Pourvu d'une nouvelle paire de souliers par une âme
charitable, Antonio s'est caché à la périphérie
de la ville dans l'attente d'un train de marchandises à
destination du nord. Comme le convoi passait à petite
vitesse, d'autres hommes sont sortis des buissons et des bois
longeant la voie. En peu de temps, des centaines d'individus
avaient pris d'assaut les wagons, s'agrippant aux échelles
pour grimper sur le toit. Certains glissaient, puis disparaissaient
dans un hurlement sous les roues du train — l'un d'eux
sous les yeux d'Antonio.
Quatre heures plus tard, un bataillon de policiers de l'immigration
— la migra — a stoppé le train et quelque
500 clandestins se sont dispersés dans la nature. Antonio
s'est caché dans un champ. Bientôt, il a entendu
les cris d'hommes battus par leurs poursuivants. Après
une nuit à la belle étoile, il est monté
sur un autre convoi de marchandises, à nouveau rejoint
par des foules d'hommes sortis des prés et des bosquets.
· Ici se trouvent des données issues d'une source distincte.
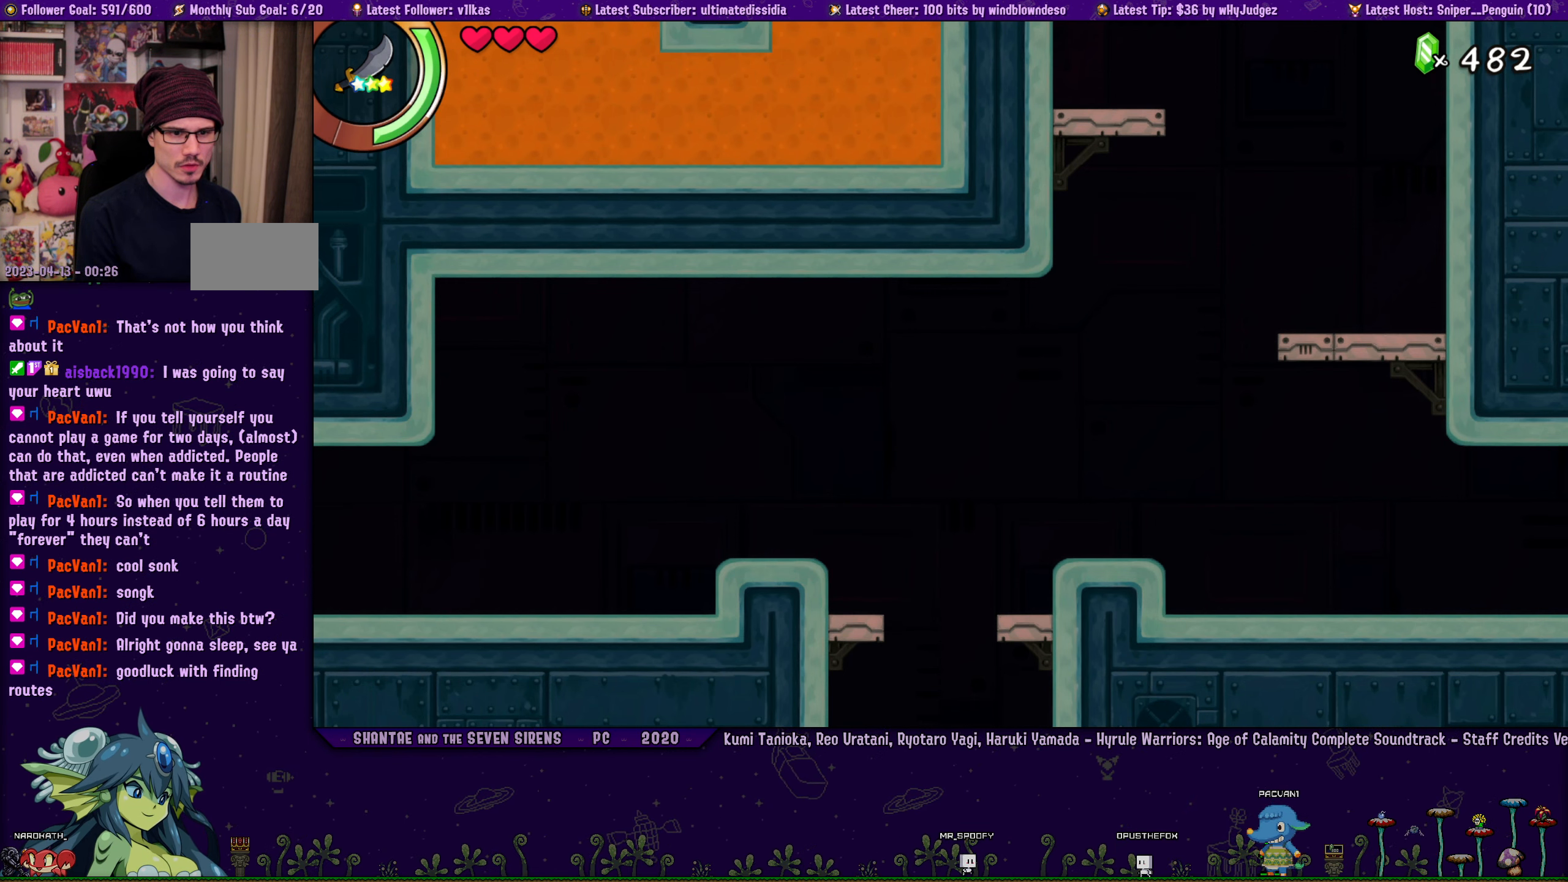
{"buttons": [], "left_stick": "center", "right_stick": "center", "events": [[284, "DPAD_RIGHT", "down"], [500, "DPAD_RIGHT", "up"]]}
Agrippés aux échelles, debout entre deux wagons
ou perchés sur les étroites passerelles qui
flanquent les wagons-citernes, Antonio et ses compagnons ne
pouvaient songer à boire ni à manger. "Plutôt
mourir de faim que d'abandonner le train", s’était
dit Antonio.
Ceux qui ne parvenaient pas à rester éveillés
toute la nuit tombaient en marche. Antonio pouvait voir les
corps des malheureux rebondir et rouler sur le bas-côté.
Entre deux convois, il ne cessait de marcher, parfois durant
des jours entiers, mendiant un peu de nourriture, frappant
aux portes de maisons où défilaient quotidiennement
des centaines de compagnons d'infortune. Le plus souvent,
il n'obtenait que des insultes. "Les gens me disaient
de chercher du travail", raconte Antonio. "Ils en
ont assez de nous voir."
En chemin, il s'est lié d'amitié avec quatre
compatriotes. Les cinq hommes buvaient dans les mêmes
flaques, maraudaient des épis de maïs, se cachaient
dans des citernes et des conduits de drainage, s'aidaient
mutuellement à grimper sur les trains, se serraient
les uns contre les autres aux heures les plus froides de la
nuit, se réconfortaient quand le moral flanchait.
"Il nous arrivait de pleurer parce que nos familles nous
manquaient et parce que nous avions peur d'être pris
ou tués par les maras." Durant la nuit, ces gangs
d'adolescents et de jeunes hommes tatoués, armés
de machettes et souvent drogués montaient sur les trains
pour dépouiller les migrants de leurs maigres biens.
Pendant la journée, des enfants et des hommes s'assemblaient
le long des voies pour leur jeter des pierres. Certains compagnons
d'Antonio se munissaient eux-mêmes de cailloux pour
se défendre, mais lui s'y refusait, s'en remettant
à Dieu du soin de le protéger.
Un jour, pourtant, un garçon lui a lancé sur
le tibia une pierre de la taille d'un ananas. Le projectile
a déchiré les trois épaisseurs de pantalons
qui l'isolaient du froid mordant des montagnes, ouvrant une
large plaie dans sa chair. Lorsque la migra a lancé
une nouvelle chasse aux clandestins, Antonio n'a pu que clopiner
quelques mètres pour se cacher. À ce stade du
voyage, les maras, la migra et les coups du sort avaient réduit
à 100-200 le nombre de migrants sur chaque convoi,
alors qu'ils étaient au départ entre 300 et
500.
Le calvaire d'Antonio et de ses camarades a duré un
mois encore, pendant lequel ils ont emprunté une quinzaine
de convois, fui à sept reprises devant la migra et
dormi trois nuits seulement dans de vrais lits, dans un refuge
pour migrants d'Orizaba, au Mexique. Affaibli par les privations
et par sa blessure infectée, Antonio est tombé
gravement malade, vomissant quatre jours consécutifs
tous ses aliments.
Quand on lui demande à quoi il pensait durant ces terribles
journées, Antonio reste sans voix. Un compagnon vient
à la rescousse, comme il l'a fait tout au long du voyage:
"On pense seulement à arriver." "Oui,
confirme Antonio, à arriver."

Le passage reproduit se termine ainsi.